» **WRITTEN TASK**:
Would you copy out exactly the lines of the listing below, beginning with the one that contains "X12700000Y26250000D01*" and ending with the last?
____
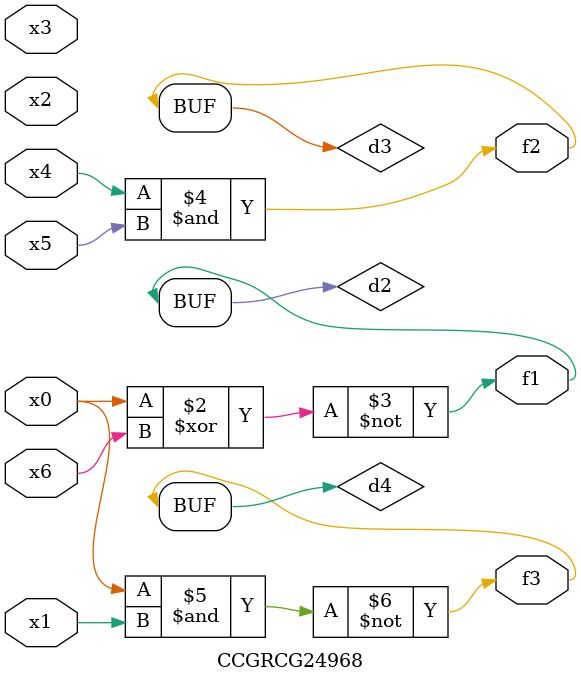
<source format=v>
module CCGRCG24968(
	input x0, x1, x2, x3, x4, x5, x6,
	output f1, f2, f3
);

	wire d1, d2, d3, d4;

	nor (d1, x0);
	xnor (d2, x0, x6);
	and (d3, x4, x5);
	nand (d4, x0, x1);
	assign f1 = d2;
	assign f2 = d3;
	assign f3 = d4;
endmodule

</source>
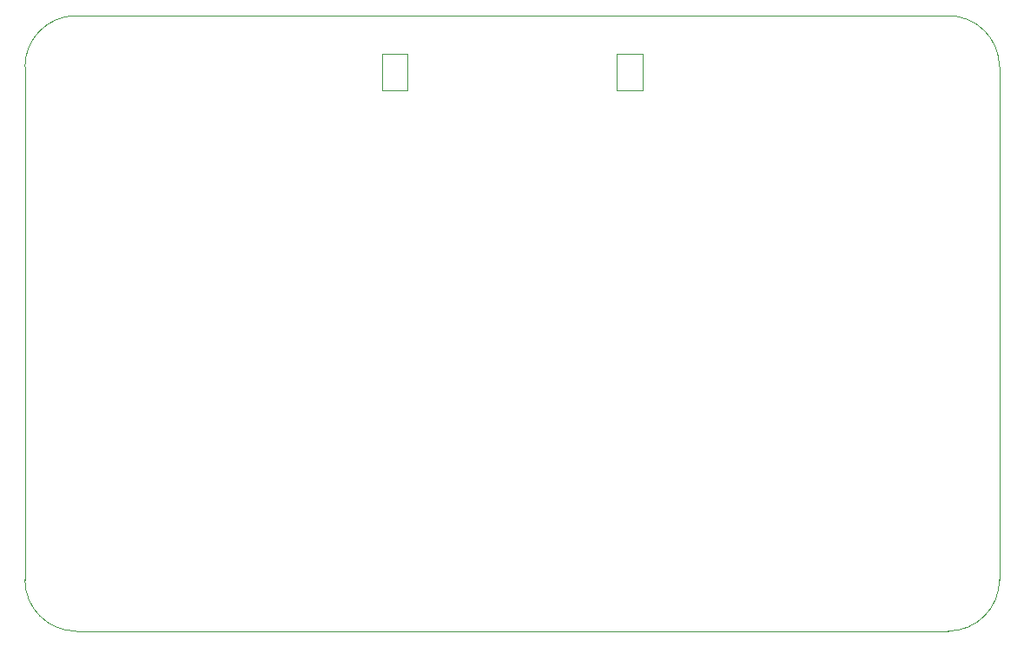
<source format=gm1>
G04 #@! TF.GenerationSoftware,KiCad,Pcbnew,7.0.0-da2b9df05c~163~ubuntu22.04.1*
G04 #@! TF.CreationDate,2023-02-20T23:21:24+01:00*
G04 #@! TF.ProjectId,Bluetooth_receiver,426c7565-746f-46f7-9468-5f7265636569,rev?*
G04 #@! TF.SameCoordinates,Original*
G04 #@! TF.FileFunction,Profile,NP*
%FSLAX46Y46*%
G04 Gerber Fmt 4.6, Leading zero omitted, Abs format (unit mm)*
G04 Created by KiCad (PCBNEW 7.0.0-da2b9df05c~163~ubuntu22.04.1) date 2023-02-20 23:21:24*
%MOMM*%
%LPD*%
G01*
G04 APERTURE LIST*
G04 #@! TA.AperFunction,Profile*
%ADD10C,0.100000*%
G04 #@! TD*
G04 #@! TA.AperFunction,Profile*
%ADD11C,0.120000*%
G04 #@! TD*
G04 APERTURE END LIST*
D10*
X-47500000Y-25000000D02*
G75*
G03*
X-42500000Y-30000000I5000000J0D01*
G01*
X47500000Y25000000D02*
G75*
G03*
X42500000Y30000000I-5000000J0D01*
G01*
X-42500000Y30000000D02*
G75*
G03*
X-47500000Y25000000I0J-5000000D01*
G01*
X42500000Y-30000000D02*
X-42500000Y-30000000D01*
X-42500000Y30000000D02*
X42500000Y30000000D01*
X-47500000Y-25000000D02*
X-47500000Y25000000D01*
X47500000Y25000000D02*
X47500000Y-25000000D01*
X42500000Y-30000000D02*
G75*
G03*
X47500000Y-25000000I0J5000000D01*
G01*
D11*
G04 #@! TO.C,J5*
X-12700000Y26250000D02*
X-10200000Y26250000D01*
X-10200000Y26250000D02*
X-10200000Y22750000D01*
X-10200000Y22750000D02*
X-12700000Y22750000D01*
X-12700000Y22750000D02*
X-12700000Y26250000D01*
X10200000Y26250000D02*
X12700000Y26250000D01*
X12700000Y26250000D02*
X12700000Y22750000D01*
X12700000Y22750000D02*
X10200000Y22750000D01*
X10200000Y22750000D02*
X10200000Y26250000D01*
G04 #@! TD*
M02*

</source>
____
» **TASK RESPONSE**:
X12700000Y26250000D01*
X12700000Y26250000D02*
X12700000Y22750000D01*
X12700000Y22750000D02*
X10200000Y22750000D01*
X10200000Y22750000D02*
X10200000Y26250000D01*
G04 #@! TD*
M02*

</source>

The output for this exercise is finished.